EXERCISE DESCRIPTION: Present every line of the records below as a numbered list, leaving out blank lines and the pictures.

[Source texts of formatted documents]
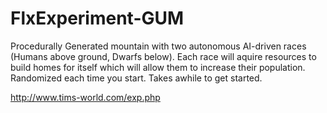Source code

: FlxExperiment-GUM
=================

Procedurally Generated mountain with two autonomous AI-driven races (Humans above ground, Dwarfs below). Each race will aquire resources to build homes for itself which will allow them to increase their population. Randomized each time you start. Takes awhile to get started.


http://www.tims-world.com/exp.php
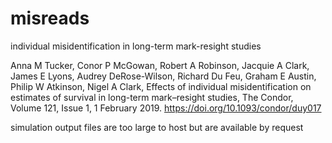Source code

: # misreads
individual misidentification in long-term mark-resight studies

Anna M Tucker, Conor P McGowan, Robert A Robinson, Jacquie A Clark, James E Lyons, Audrey DeRose-Wilson, Richard Du Feu, Graham E Austin, Philip W Atkinson, Nigel A Clark, Effects of individual misidentification on estimates of survival in long-term mark–resight studies, The Condor, Volume 121, Issue 1, 1 February 2019. https://doi.org/10.1093/condor/duy017

simulation output files are too large to host but are available by request
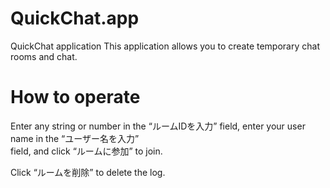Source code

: # QuickChat.app
QuickChat application
This application allows you to create temporary chat rooms and chat.

# How to operate
Enter any string or number in the “ルームIDを入力” field, enter your user name in the “ユーザー名を入力”  
field, and click “ルームに参加” to join.

Click “ルームを削除” to delete the log.
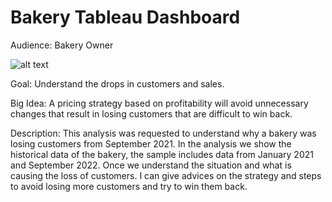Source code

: # Bakery Tableau Dashboard

Audience: Bakery Owner

![alt text](https://github.com/danieljramos/Analysis_pics/blob/main/Dashboard%20(1).png?raw=true)

Goal: Understand the drops in customers and sales.

Big Idea: A pricing strategy based on profitability will avoid unnecessary changes that result in losing customers that are difficult to win back.

Description: This analysis was requested to understand why a bakery was losing customers from September 2021. In the analysis we show the historical data of the bakery, the sample includes data from January 2021 and September 2022.
Once we understand the situation and what is causing the loss of customers. I can give advices on the strategy and steps to avoid losing more customers and try to win them back.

ANSWER TO THIS PROBLEM:
1. Source code
2. : FlxExperiment-GUM
3. =================
4. Procedurally Generated mountain with two autonomous AI-driven races (Humans above ground, Dwarfs below). Each race will aquire resources to build homes for itself which will allow them to increase their population. Randomized each time you start. Takes awhile to get started.
5. http://www.tims-world.com/exp.php
6. Source code
7. : # misreads
8. individual misidentification in long-term mark-resight studies
9. Anna M Tucker, Conor P McGowan, Robert A Robinson, Jacquie A Clark, James E Lyons, Audrey DeRose-Wilson, Richard Du Feu, Graham E Austin, Philip W Atkinson, Nigel A Clark, Effects of individual misidentification on estimates of survival in long-term mark–resight studies, The Condor, Volume 121, Issue 1, 1 February 2019. https://doi.org/10.1093/condor/duy017
10. simulation output files are too large to host but are available by request
11. Source code
12. : # QuickChat.app
13. QuickChat application
14. This application allows you to create temporary chat rooms and chat.
15. # How to operate
16. Enter any string or number in the “ルームIDを入力” field, enter your user name in the “ユーザー名を入力”  
17. field, and click “ルームに参加” to join.
18. Click “ルームを削除” to delete the log.
19. Source code
20. : # Bakery Tableau Dashboard
21. Audience: Bakery Owner
22. ![alt text](https://github.com/danieljramos/Analysis_pics/blob/main/Dashboard%20(1).png?raw=true)
23. Goal: Understand the drops in customers and sales.
24. Big Idea: A pricing strategy based on profitability will avoid unnecessary changes that result in losing customers that are difficult to win back.
25. Description: This analysis was requested to understand why a bakery was losing customers from September 2021. In the analysis we show the historical data of the bakery, the sample includes data from January 2021 and September 2022.
26. Once we understand the situation and what is causing the loss of customers. I can give advices on the strategy and steps to avoid losing more customers and try to win them back.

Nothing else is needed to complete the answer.